The other five additions include: CVE-2023-27351 (PaperCut NG/MF improper authentication, previously linked to Lace Tempest deploying Cl0p and LockBit), CVE-2024-27199 (JetBrains TeamCity relative path traversal), CVE-2025-2749 (Kentico Xperience path traversal), CVE-2025-32975 (Quest KACE SMA improper authentication), and CVE-2025-48700 (Zimbra Collaboration Suite cross-site scripting). Federal civilian agencies must patch the three Cisco flaws by April 23 and the remaining five by May 4.
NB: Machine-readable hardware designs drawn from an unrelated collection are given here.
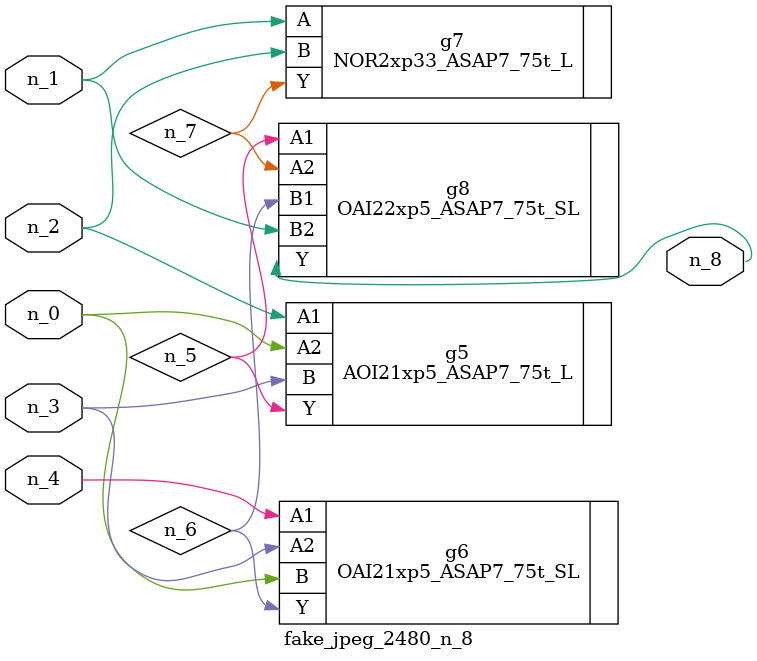
<source format=v>
module fake_jpeg_2480_n_8 (n_3, n_2, n_1, n_0, n_4, n_8);

input n_3;
input n_2;
input n_1;
input n_0;
input n_4;

output n_8;

wire n_6;
wire n_5;
wire n_7;

AOI21xp5_ASAP7_75t_L g5 ( 
.A1(n_2),
.A2(n_0),
.B(n_3),
.Y(n_5)
);

OAI21xp5_ASAP7_75t_SL g6 ( 
.A1(n_4),
.A2(n_3),
.B(n_0),
.Y(n_6)
);

NOR2xp33_ASAP7_75t_L g7 ( 
.A(n_1),
.B(n_2),
.Y(n_7)
);

OAI22xp5_ASAP7_75t_SL g8 ( 
.A1(n_5),
.A2(n_7),
.B1(n_6),
.B2(n_1),
.Y(n_8)
);


endmodule
</source>
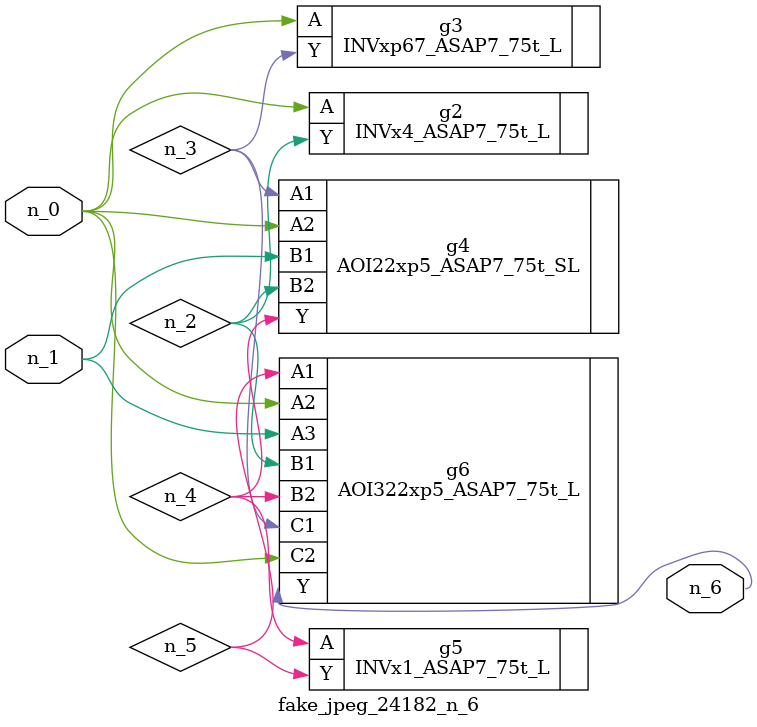
<source format=v>
module fake_jpeg_24182_n_6 (n_0, n_1, n_6);

input n_0;
input n_1;

output n_6;

wire n_2;
wire n_3;
wire n_4;
wire n_5;

INVx4_ASAP7_75t_L g2 ( 
.A(n_0),
.Y(n_2)
);

INVxp67_ASAP7_75t_L g3 ( 
.A(n_0),
.Y(n_3)
);

AOI22xp5_ASAP7_75t_SL g4 ( 
.A1(n_3),
.A2(n_0),
.B1(n_1),
.B2(n_2),
.Y(n_4)
);

INVx1_ASAP7_75t_L g5 ( 
.A(n_4),
.Y(n_5)
);

AOI322xp5_ASAP7_75t_L g6 ( 
.A1(n_5),
.A2(n_0),
.A3(n_1),
.B1(n_2),
.B2(n_4),
.C1(n_3),
.C2(n_0),
.Y(n_6)
);


endmodule
</source>
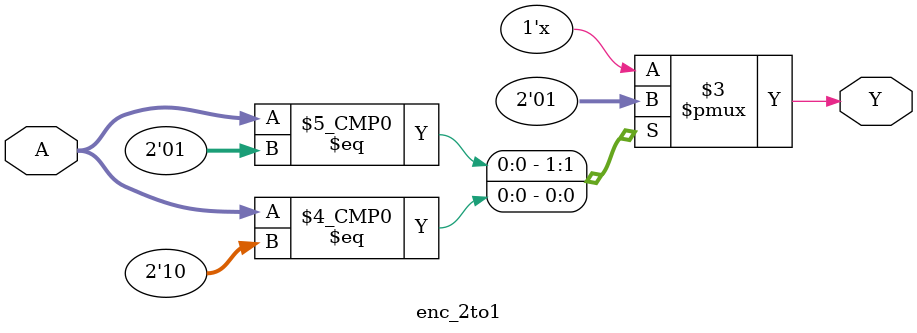
<source format=v>
module enc_2to1(A, Y);
input [1:0] A;
output reg Y;

always @(A) begin
	casex(A)
		2'b01 : Y = 0;
		2'b10 : Y = 1;
		default : Y = 2'bx;
	endcase
end
endmodule
</source>
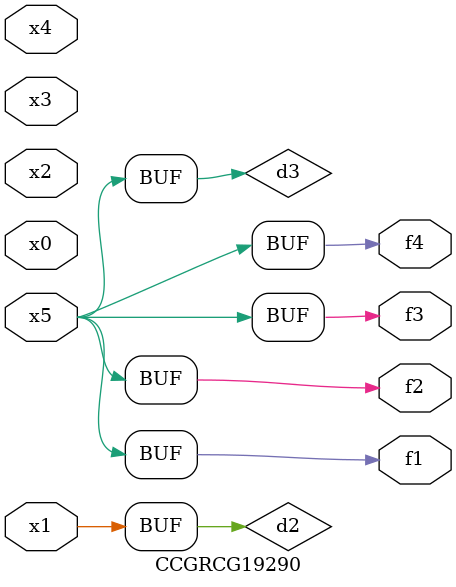
<source format=v>
module CCGRCG19290(
	input x0, x1, x2, x3, x4, x5,
	output f1, f2, f3, f4
);

	wire d1, d2, d3;

	not (d1, x5);
	or (d2, x1);
	xnor (d3, d1);
	assign f1 = d3;
	assign f2 = d3;
	assign f3 = d3;
	assign f4 = d3;
endmodule

</source>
Why This Matters for Canadian Organizations
Cisco Catalyst SD-WAN Manager is deployed broadly in Canadian enterprise, government, and telecommunications infrastructure. The three SD-WAN flaws allow attackers to extract sensitive configuration data without credentials — including network topology, recovered passwords, and privileged API outputs. For threat actors performing reconnaissance before a larger intrusion, these flaws hand over the keys to the network architecture. Cisco SD-WAN is present in federal departments, Crown corporations, and large private sector networks across the country.
PaperCut NG/MF is extensively deployed in Canadian schools, universities, hospitals, and government offices for print management. CVE-2023-27351 was previously weaponized by Lace Tempest to deliver Cl0p and LockBit ransomware against education and healthcare targets. Organizations running unpatched PaperCut should treat this as an active threat, not a backlog item.
JetBrains TeamCity deployments in Canadian DevOps environments also warrant attention. The TeamCity path traversal entry was previously exploited by state-linked actors to steal source code and inject backdoors into software build pipelines — a supply chain risk with broad downstream consequences for customers and partners.
What to Do
Run an immediate inventory of Cisco Catalyst SD-WAN Manager, PaperCut NG/MF, JetBrains TeamCity, Kentico Xperience, Quest KACE SMA, and Zimbra Collaboration Suite across your environment. Prioritize internet-exposed instances. For Cisco SD-WAN, apply vendor patches and audit access logs for unusual queries against sensitive configuration endpoints. For PaperCut, confirm version currency and check for signs of prior exploitation including unauthorized admin account creation. Treat the CISA April 23 deadline for Cisco flaws as applicable regardless of US federal scope — active exploitation evidence applies universally.